# Proper Splitting.



## duque00

Hey All,

Which of the following scenarios is correct.

1) Line from pole to the house comes into a 3 way splitter. One for a Modem, the other 2 to cable boxes for HDTV's. No other splitters all feed direct from splitter to the individual devices.

2) Line from pole to the house comes into a 2 way splitter. One for Modem, the other to another 2 way splitter which then goes to the cable boxes for HDTV's.

I said #1, my friend says #2 - which one is right and why?

Thanks in advance.


----------



## GrayHair

Two schools of thought here:
 1. Divide signals equally (assumes equal length runs)​ 2. Best signal to the cable modem​ A basic splitter divides the input equally between the number of outputs (plus insertion loss). Typical 2 port splitter will provide approx ½ the input signal at each output (around -3.5dB with insertion loss). A typical 3 port splitter will provide approx ⅓ the input signal at each output (-5.9dB with insertion loss). When you "stack" 2 two port splitters you will get approx ¼ of the original input signal (-7db) out of the second splitter.

**RAW DATA:**
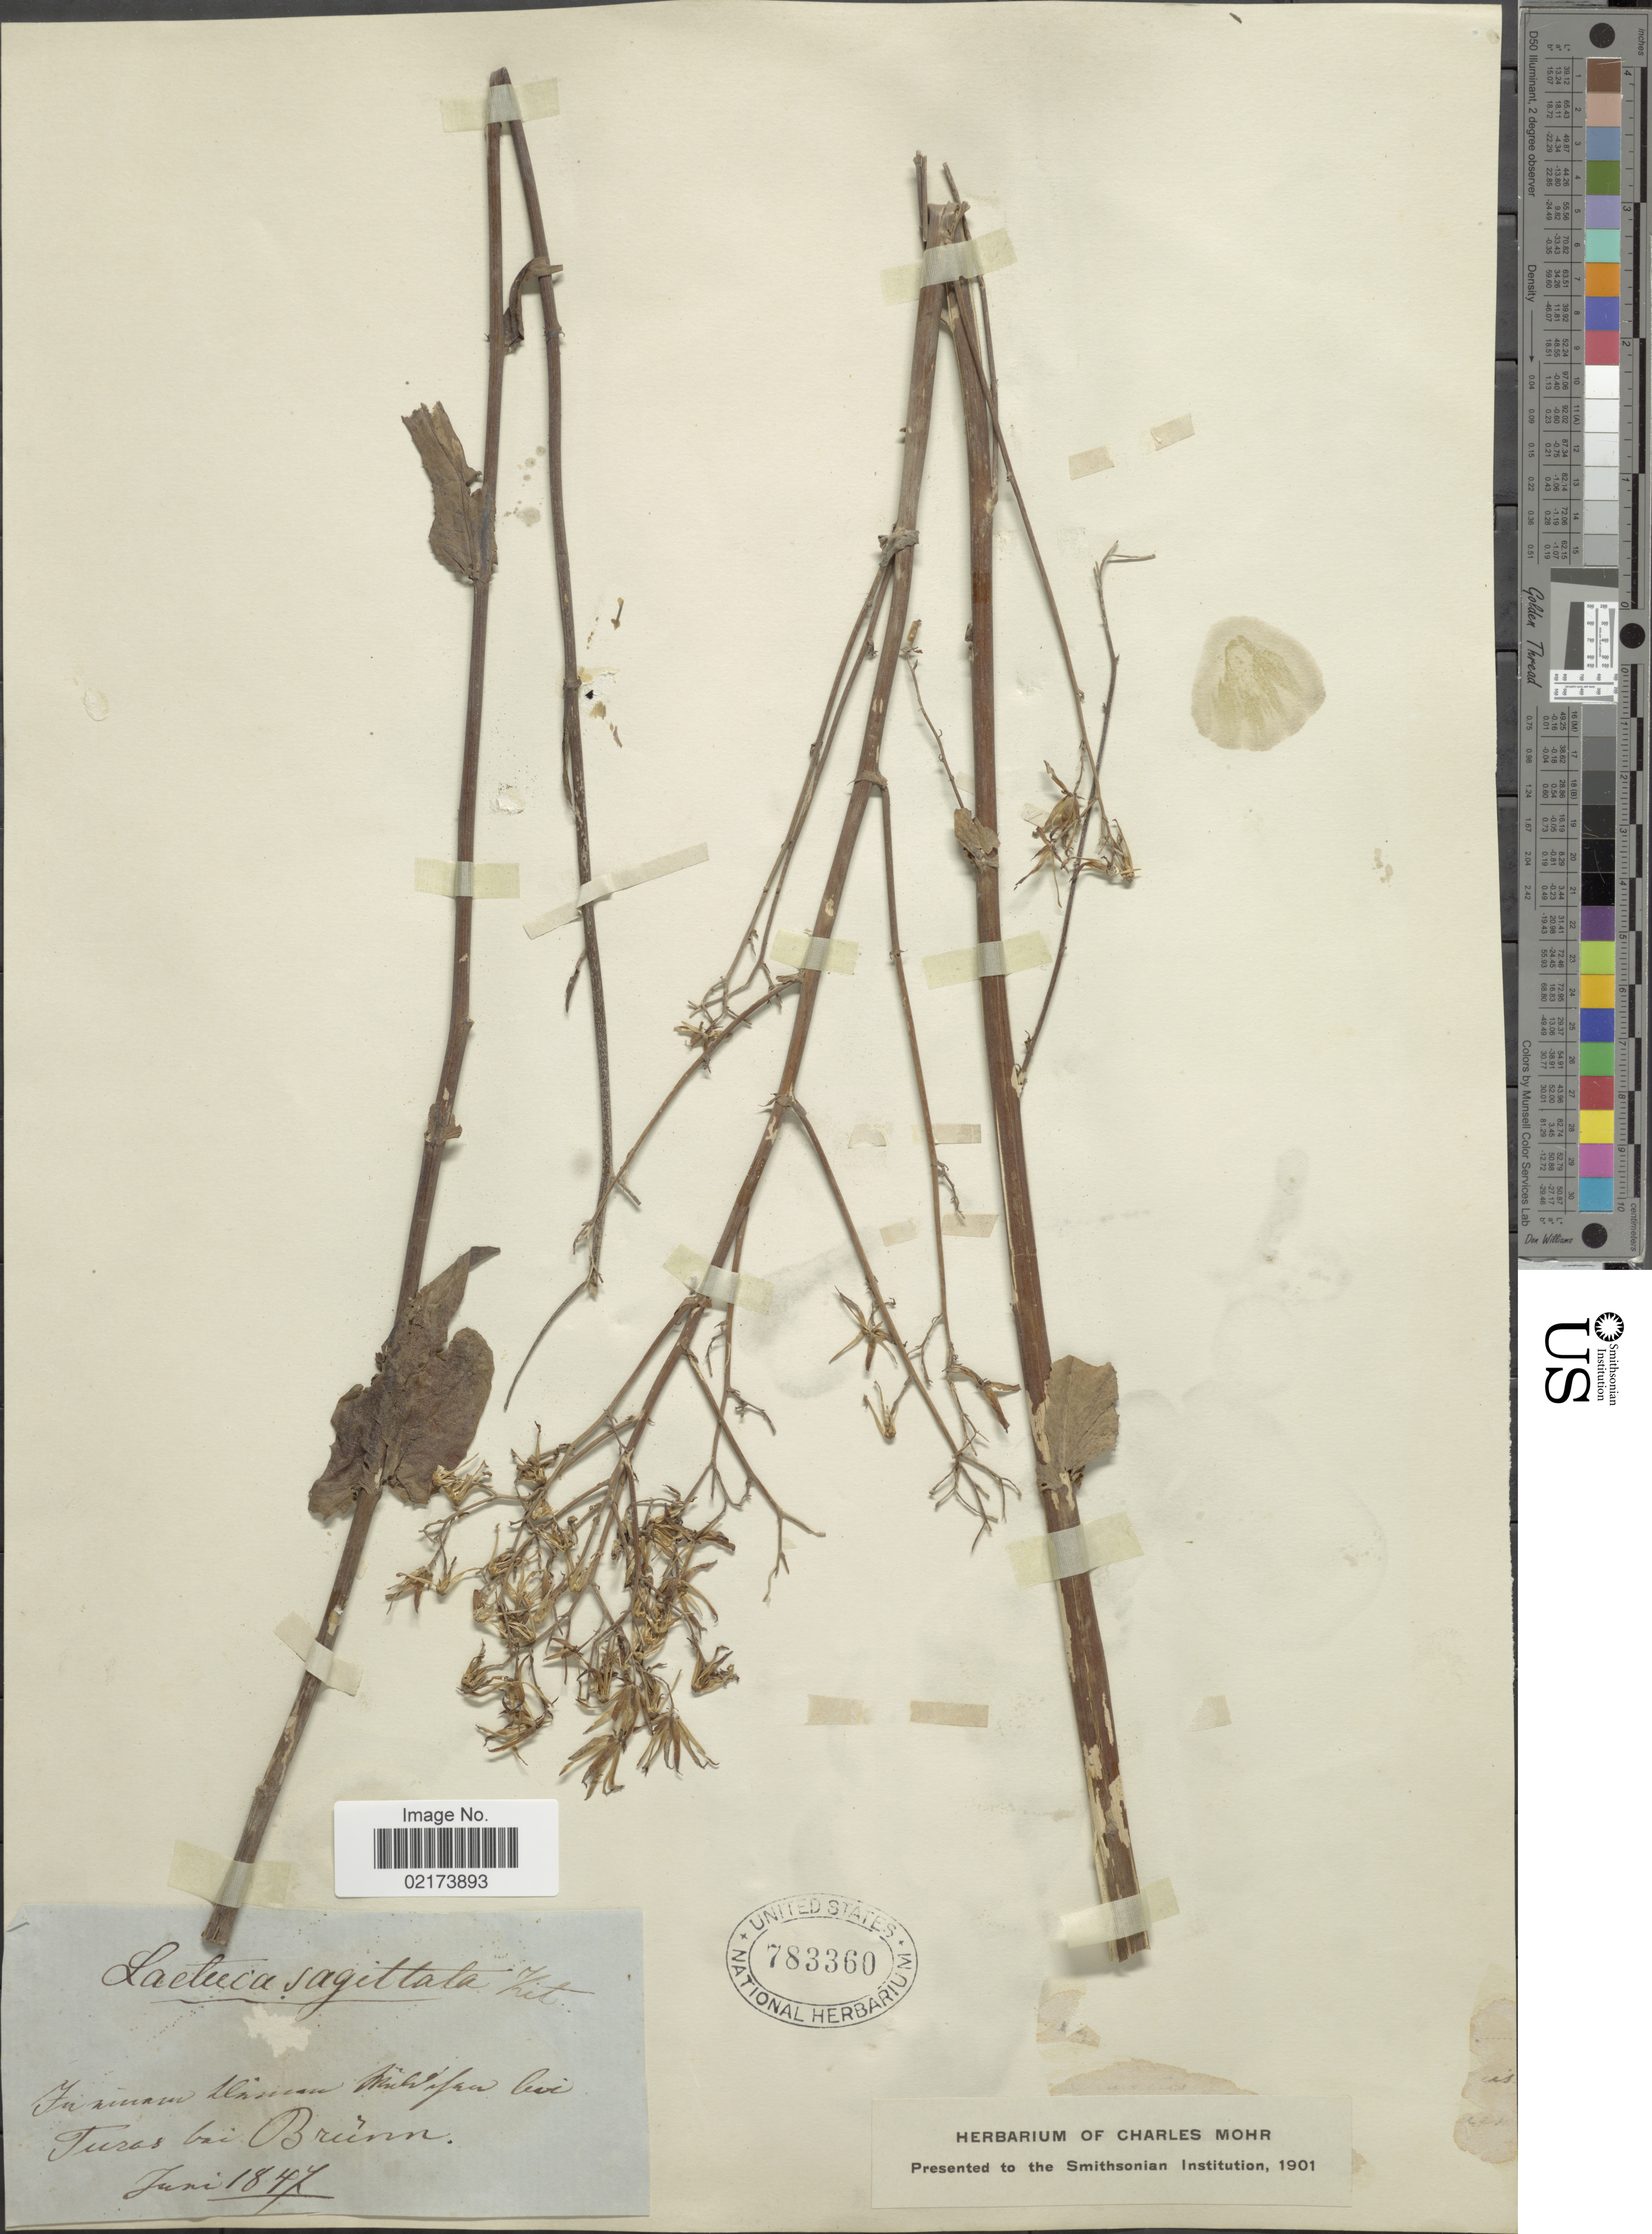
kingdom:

**REQUIREMENT:**
Pick up the forum thread on cable signal splitting after its final sentence and keep it going. The listing is not needed here.

**ANSWER TO THIS TASK:**
So does one device need more signal? Which one? I had to replace a HDTV about a year ago and found the new receiver was appreciably less sensitive. Enough so that I had to reconfigure my MATV distribution system to reliably watch my favorite station on the new set.

Don't forget to look at upstream attenuation (modem talking to the cable network) of the splitters. If upstream is -12dB per splitter, there will be -24dB total upstream from stacked splitters (pulled -12dB out of thin air). I forget what the cable loss of RG6 is per 100' is but you should be able to find it if needed.

Which way is correct? The one that works best for you. If you dont' like your first choice, we aren't talking about mega bucks to redo it.


----------



## duque00

For my setup:

TV#1 - shortest run - 15'
TV#2 - 25'
Modem - Longest - 35'

My friend - I don't know his setup personally.

Also, someone told me that the Cable provider comes into play as well.
Is this true?


----------



## MisterCMK

It depends on if you have enough signal for the modem right away. Either one will work.


----------



## pete87

I have always brought all cable feeds to a device , back to the D-MARK .

I do the same with Telephone Cables too .

Everyone likes that best .

I like your #2 .



Pete


----------



## duque00

Both #1 and #2 work. It was just a matter who was getting the cleaner/better signal.


----------



## FullDuplex

There are actually 2 types of 3-way splitters - balanced and unbalanced. The balanced 3-way splitter has equal loss to the 3 outputs - about 5.5 to 6.0 dB for each. The unbalanced 3-way has one output with approximately 3.5 dB loss and two with approximately 7.0 dB loss.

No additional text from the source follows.